Here, attention-based encoder–decoder achieves the highest accuracy. The model gives the best performance with high precision (0.78), high recall (0.75), and high f1-score (0.78), while LSTM based one achieved precision 0.72, recall 0.71, f1-score 0.72 and GRU one achieved 0.70 in precision, recall and f1-score 0.69.

In Table 2, algorithm among the binary-class labels is compared and in Table 3 algorithm among multi-class labels is compared.

In the aforementioned comparisons, it can be seen that the attention mechanism performs well and better among the rest algorithms on both binary and multi-class label datasets.

The test accuracy for various ML algorithms is shown in Figure 14 and shows the performance of the f1-score for different hate speech.

Figure 14

The f1-score for LSTM (Long short-term memory), GRU (Gated Recurrent Unit), and attention mechanism.

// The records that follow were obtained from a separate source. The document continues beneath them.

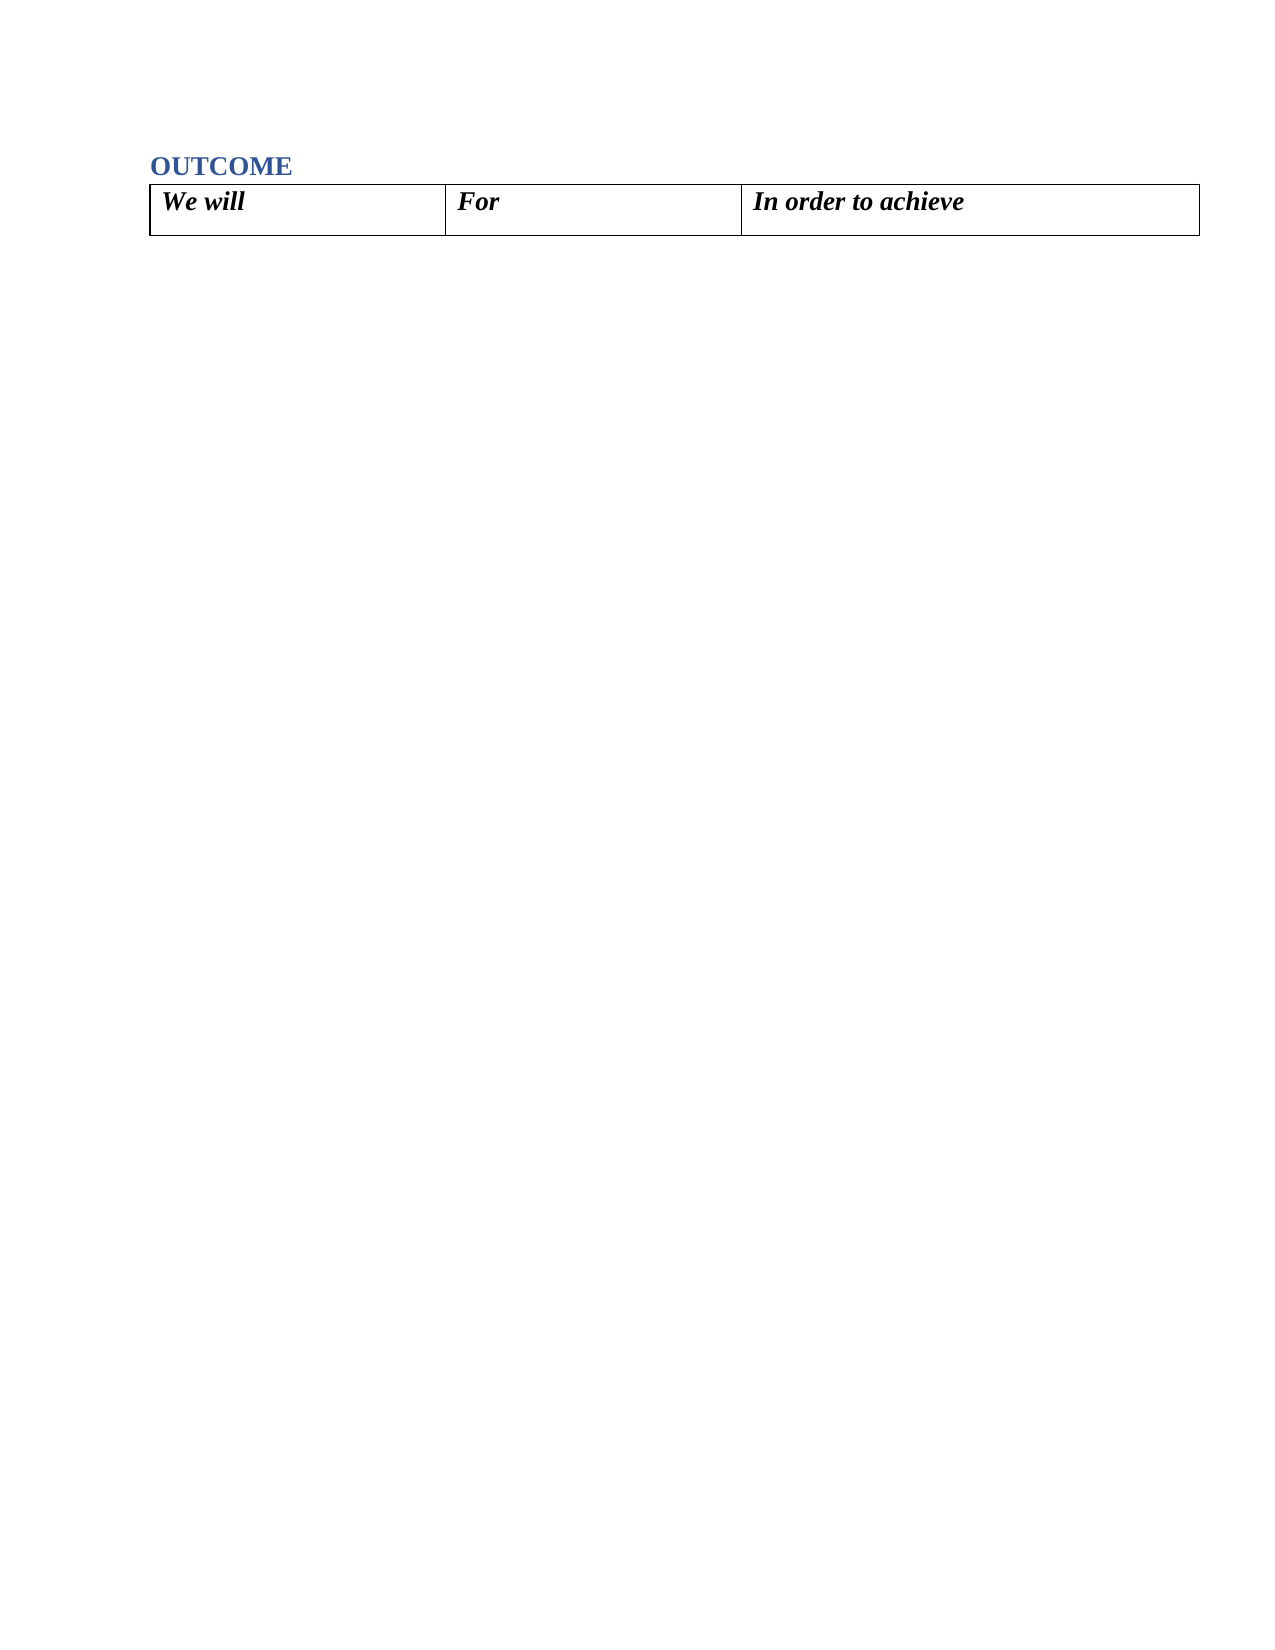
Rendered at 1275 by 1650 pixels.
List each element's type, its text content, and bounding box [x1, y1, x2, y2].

table_header We will [151, 185, 445, 234]
table_header For [446, 185, 741, 234]
table_header In order to achieve [742, 185, 1199, 234]
subtitle OUTCOME [150, 150, 1125, 181]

5 Conclusion and future work

In this article, the dataset collection methodology and annotation process were introduced to shape Bangladesh’s social context. Several ML approaches were applied to our dataset, which was collected from various Facebook pages. These data include comments with seven categories: Hate Speech, Aggressive Comment, Religious Hatred, Ethnical Attack, Religious, Political Comment, and Suicidal Comment. The hateful content was divided into two sections (hateful and non-hateful), which reflects a more thorough analysis of people’s patterns of use on Facebook. Finally, various ML algorithms and a deep neural network model were examined to find a suitable model and compare the algorithms’ performance. The data-set can be improved for further analysis, and the outcome for future projects can be used for the benchmark.

Different Facebook pages have different types of comments filled with both hateful and non-hateful speeches. In the future, the model can be improved by creating a data parsing model for which comments will be automatically classified into their class types, whenever the link of an individual Facebook post is inserted. The categories will be presented using a graph with percentages defined. Some people who have a taste of commenting on social media with the mixing of different languages. The existing dataset can be increased with comments combined with English-Bangla from Facebook Pages and apply several ML algorithms to achieve better accuracy. Some people also have an interest in commenting on a page or post with photos or pictures rather than writing a comment. These are called photo comments. Photo comments are far easier to comment with, rather than expressing them by writing. Detecting the type of speech written on it, from the photo comments, could contribute to this model.